Selain itu, tim penyelidik disebut juga rutin melakukan rapat koordinasi dengan para pihak, dan melakukan rapat rutin untuk membahas perkembangan penyelidikan.
"Tim penyelidik telah menyusun perkembangan hasil penyelidikan ke dalam laporan," ucap Anis.
Sebagai tindak lanjut dari proses penyelidikan, Anis mengungkapkan tim penyelidik Komnas HAM masih akan melakukan tahapan penyelidikan lebih lanjut.
Di antaranya menelusuri bukti dokumen lain yang relevan berkaitan dengan peristiwa pembunuhan Munir Said Thalib dan serangan terhadap Human Rights Defender (HRD).
Melakukan pemeriksaan lanjutan terhadap saksi-saksi yang terdiri dari sejumlah klasterisasi; koordinasi lanjutan dengan sejumlah instansi berwenang dalam rangka percepatan proses penyelidikan; serta koordinasi bersama Penyidik Kejaksaan Agung dan merampungkan laporan hasil penyelidikan.
Pelanggaran HAM berat
Direktur Eksekutif Amnesty International Indonesia Usman Hamid menegaskan kasus kematian Munir harus dianggap sebagai pelanggaran HAM berat.
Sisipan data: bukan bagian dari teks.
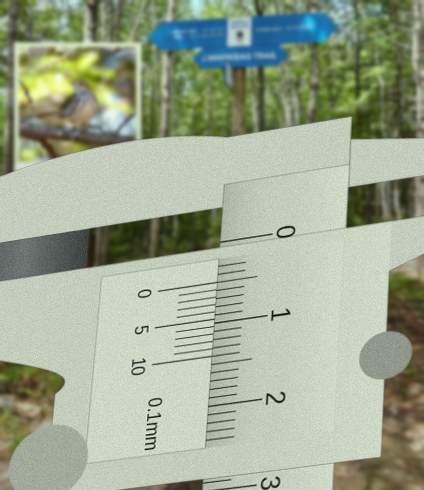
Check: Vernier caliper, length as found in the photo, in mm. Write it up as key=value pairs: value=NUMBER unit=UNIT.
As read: value=5.0 unit=mm
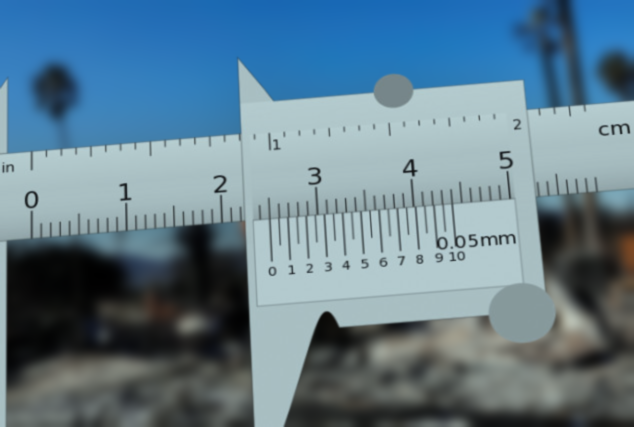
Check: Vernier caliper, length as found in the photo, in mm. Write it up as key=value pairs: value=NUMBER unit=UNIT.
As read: value=25.0 unit=mm
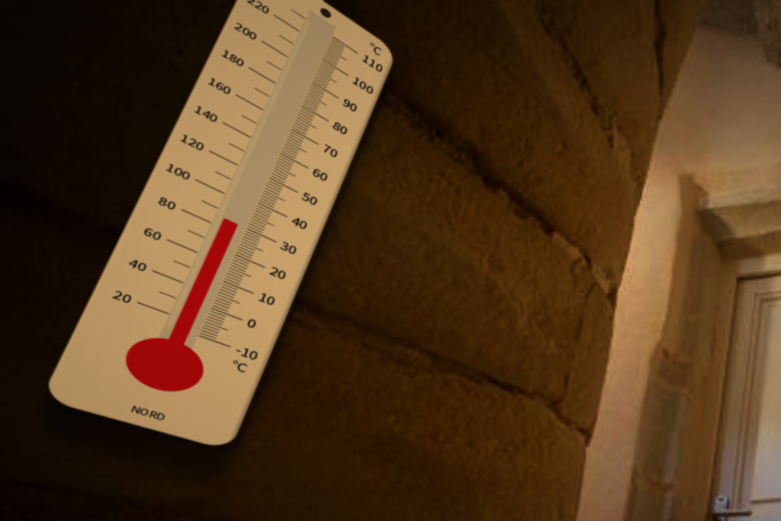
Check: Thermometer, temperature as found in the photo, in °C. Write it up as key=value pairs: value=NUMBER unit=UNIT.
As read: value=30 unit=°C
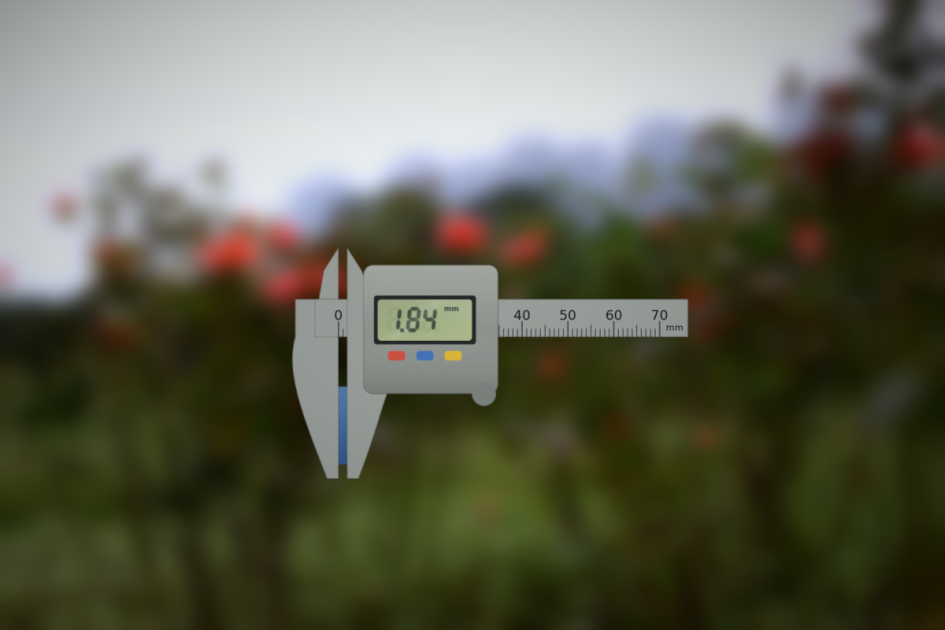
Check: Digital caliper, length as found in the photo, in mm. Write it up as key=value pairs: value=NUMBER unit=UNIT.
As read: value=1.84 unit=mm
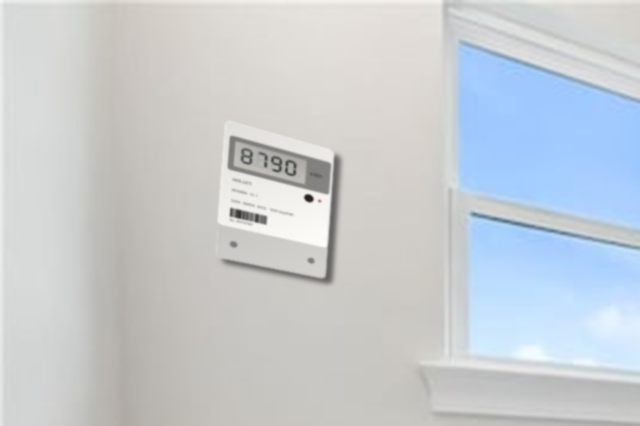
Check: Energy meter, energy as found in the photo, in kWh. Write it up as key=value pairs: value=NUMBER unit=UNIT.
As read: value=8790 unit=kWh
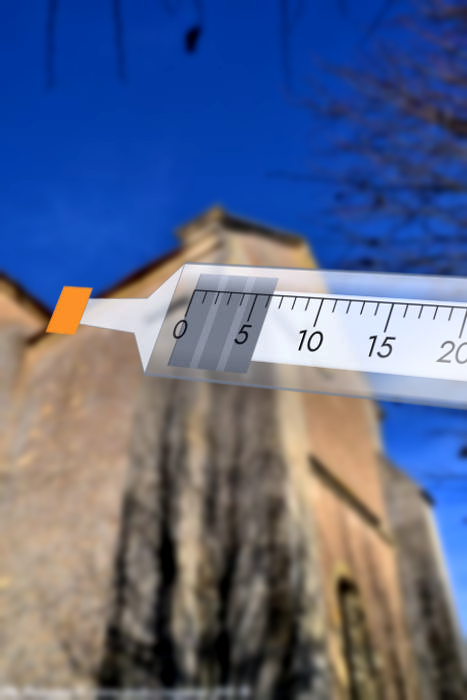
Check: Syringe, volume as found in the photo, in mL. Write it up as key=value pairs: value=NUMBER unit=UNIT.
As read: value=0 unit=mL
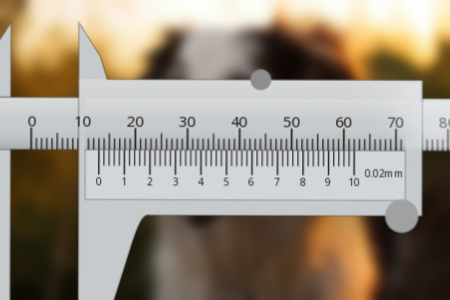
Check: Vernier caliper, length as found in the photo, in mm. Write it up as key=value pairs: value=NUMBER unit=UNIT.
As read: value=13.0 unit=mm
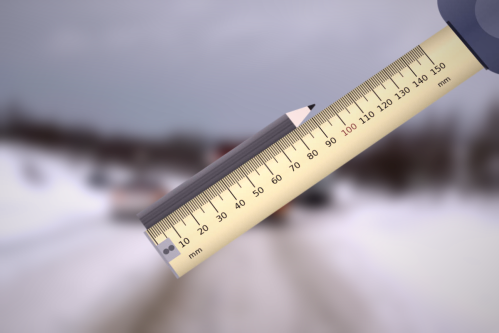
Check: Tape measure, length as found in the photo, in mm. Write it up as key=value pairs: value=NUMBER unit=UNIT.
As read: value=95 unit=mm
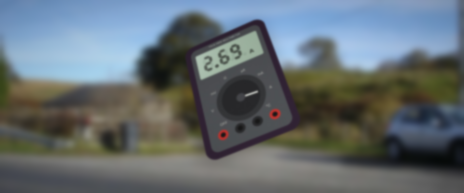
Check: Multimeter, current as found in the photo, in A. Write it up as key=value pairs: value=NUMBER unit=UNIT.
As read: value=2.69 unit=A
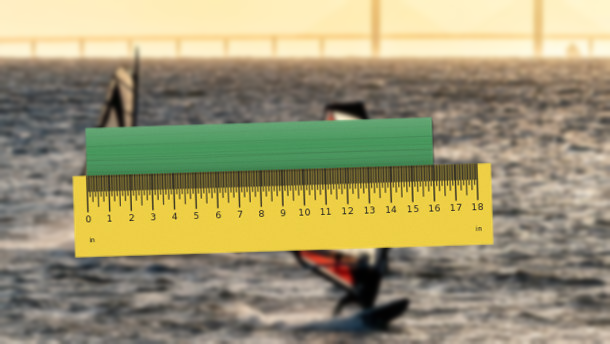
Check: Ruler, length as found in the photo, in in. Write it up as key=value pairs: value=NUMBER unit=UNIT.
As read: value=16 unit=in
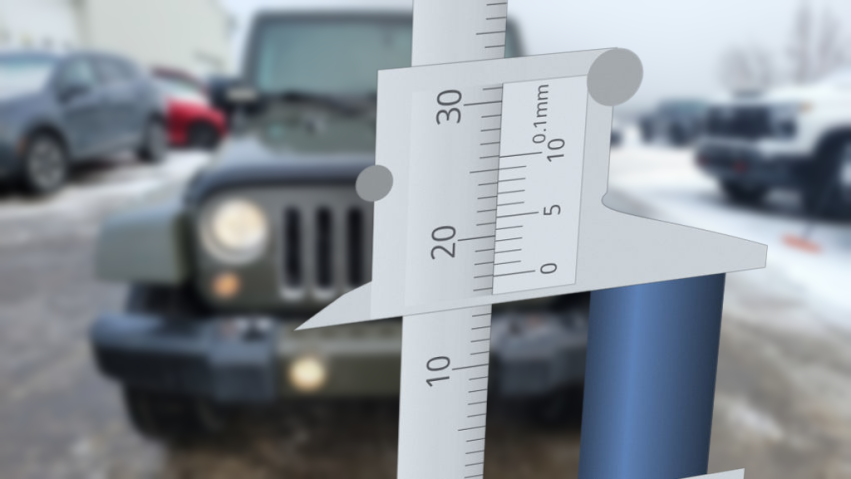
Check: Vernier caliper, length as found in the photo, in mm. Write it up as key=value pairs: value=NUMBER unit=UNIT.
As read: value=16.9 unit=mm
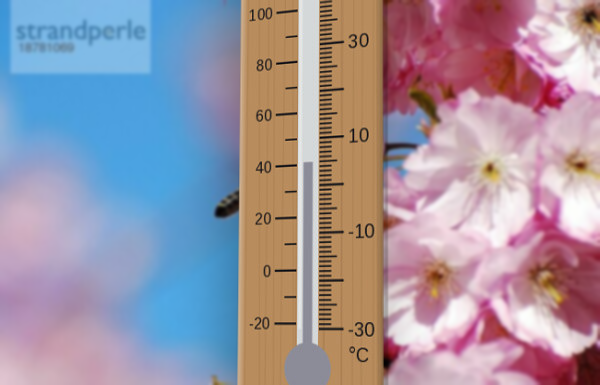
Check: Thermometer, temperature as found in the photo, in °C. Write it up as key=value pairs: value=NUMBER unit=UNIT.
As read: value=5 unit=°C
"Kenapa penting dianggap sebagai pelanggaran HAM berat? Karena dengan demikian dia tidak mengenal daluwarsa. Jadi, sampai kapan pun Komnas HAM ada, selama itu pula kita akan kejar-kejar," kata Usman dalam diskusi di Kantor Yayasan Lembaga Bantuan Hukum Indonesia (YLBHI), Jakarta Pusat, Minggu (7/9).
Menurut Usman, Komnas HAM harus "dipaksa" untuk melakukan penyelidikan projustisia.
"Kalau enggak, kita tidak akan punya peluang baru lagi. Kecuali kita punya kekuatan besar untuk memaksa presiden dan DPR untuk melakukan investigasi baru oleh pihak kepolisian, mencari bukti baru, lalu membawa kembali mereka yang pernah ditahan, dipenjara, lalu dibebaskan ke pengadilan dengan bukti baru. Mungkin dengan cara itu kita bisa memastikan keadilan akan terlihat lagi," ucap dia.
Dia memandang kasus kematian Munir dapat dibawa ke Pengadilan Hak Asasi Manusia (HAM). Setidaknya ada dua indikator penting yang memungkinkan hal tersebut terjadi.
"UU HAM itu ada definisi tentang extrajudicial killing (pembunuhan di luar hukum) sebagai pelanggaran berat hak asasi manusia. Di dalam Undang-undang Pengadilan HAM, itu ada crime against humanity (kejahatan terhadap kemanusiaan)," ungkap Usma.
"Dengan dua pengertian itulah maka kasus Munir bisa dibawa ke Pengadilan HAM," tambah dia yang merupakan pengajar di Sekolah Tinggi Hukum (STH) Indonesia Jentera.
Munir Said Thalib dibunuh pada 7 September 2004. Dia mengembuskan napas terakhir di dalam pesawat Garuda Indonesia yang membawanya ke Amsterdam, Belanda.
Hasil autopsi menyimpulkan bahwa Munir tewas karena racun arsenik di tubuhnya.
Proses hukum sudah berjalan. Pollycarpus Budihari Priyanto divonis oleh majelis hakim Tjitut Sutiyarso selama 14 tahun penjara.
Namun, Mahkamah Agung (MA) mengabulkan kasasi yang diajukan Pollycarpus yang menyatakan bahwa dirinya tidak bersalah atas pembunuhan aktivis HAM tersebut.
Pollycarpus hanya divonis bersalah atas pemalsuan surat pada tahun 2008. Ia bebas pada Agustus 2018 lalu setelah mendapat remisi atau pemotongan masa tahanan sebanyak 51 bulan 80 hari.
Aktor lain yang menjalani hukuman kasus kematian Munir adalah Indra Setiawan, mantan Direktur Garuda Indonesia yang divonis satu tahun penjara karena terbukti bersalah telah memberi bantuan pembunuhan berencana terhadap Munir. Indra bebas pada April 2008 setelah menjalani masa tahanan sesuai keputusan PN Jakarta Pusat.
Selain Pollycarpus dan Indra, ada Muchdi Prawirandjono yang juga terlibat dalam kematian Munir. Namun, Muchdi Pr divonis bebas oleh majelis hakim Pengadilan Negeri Jakarta Selatan pada Desember 2008 lalu. Kejaksaan Agung tidak mengajukan peninjauan kembali atas vonis tersebut.